Enfin, Karima Delli, candidate de l'union de la gauche dans la région, déclare que cet épisode "ne change rien" et souhaite "laisser les combats de coqs aux intéressés : Xavier Bertrand, Eric Dupond-Moretti et Sébastien Chenu. Cette élection n'est pas un ring de boxe". Elle préfère mettre en avant "mon cap et ma belle liste". "Je m'adresse aux habitants de la région : je ferai mieux que Xavier Bertrand. Nous sommes prêts à gouverner", déclare la députée européenne.  

"J’appelle tous les ministres battus à démissionner"

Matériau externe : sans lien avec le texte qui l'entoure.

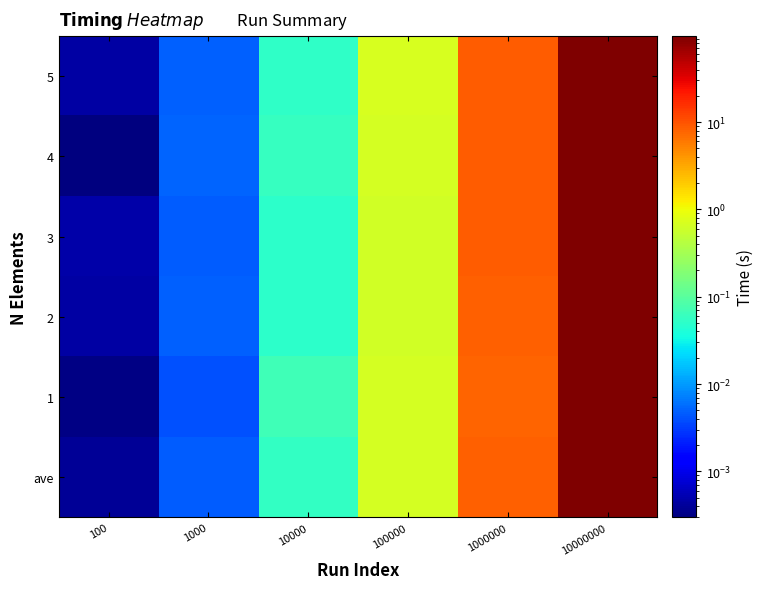

Reading left to right, extract all data points from this chart.

ave: 100=0.0	1000=0.0	10000=0.1	100000=0.7	1000000=8.5	10000000=96.1
1: 100=0.0	1000=0.0	10000=0.1	100000=0.7	1000000=8.0	10000000=96.0
2: 100=0.0	1000=0.0	10000=0.1	100000=0.6	1000000=8.2	10000000=95.6
3: 100=0.0	1000=0.0	10000=0.1	100000=0.6	1000000=8.7	10000000=96.3
4: 100=0.0	1000=0.0	10000=0.1	100000=0.7	1000000=8.8	10000000=96.1
5: 100=0.0	1000=0.0	10000=0.1	100000=0.7	1000000=8.8	10000000=96.6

Avec l'arrivée de l'ancien avocat dans la campagne, ce sont trois ministres (avec Gérald Darmanin et Laurent Pietraszewski) du gouvernement de Jean Castex qui sont désormais impliqués dans la campagne des régionales dans les Hauts-de-France. Dans la loi française, rien n'empêche un ministre d'être maire ou président de région. Néanmoins depuis plusieurs années cette pratique n'est plus à la mode dans les gouvernements. Réélu maire de Tourcoing lors des dernières élections municipales, Gérald Darmanin a laissé son poste pour rester ministre de l'Intérieur. Sûrement qu'il fera de même s'il est élu dans le Nord, dans le canton de Tourcoing. Laurent Pietraszewski a d'ores et déjà annoncé qu’il démissionnerait de son poste de secrétaire d'État chargé des Retraites et de la Santé au travail s’il l’emporte lors de la prochaine élection.

Rien n'oblige également les ministres, s'ils sont battus, à démissionner de leur poste de ministre ensuite. "J’appelle tous les ministres à respecter cette tradition républicaine de démissionner quand ils sont battus", se projette déjà de son côté le député du Pas-de-Calais Pierre-Henri Dumont (LR), sûr de la force de son candidat. Les élections régionales auront lieu les 20 et 27 juin prochains.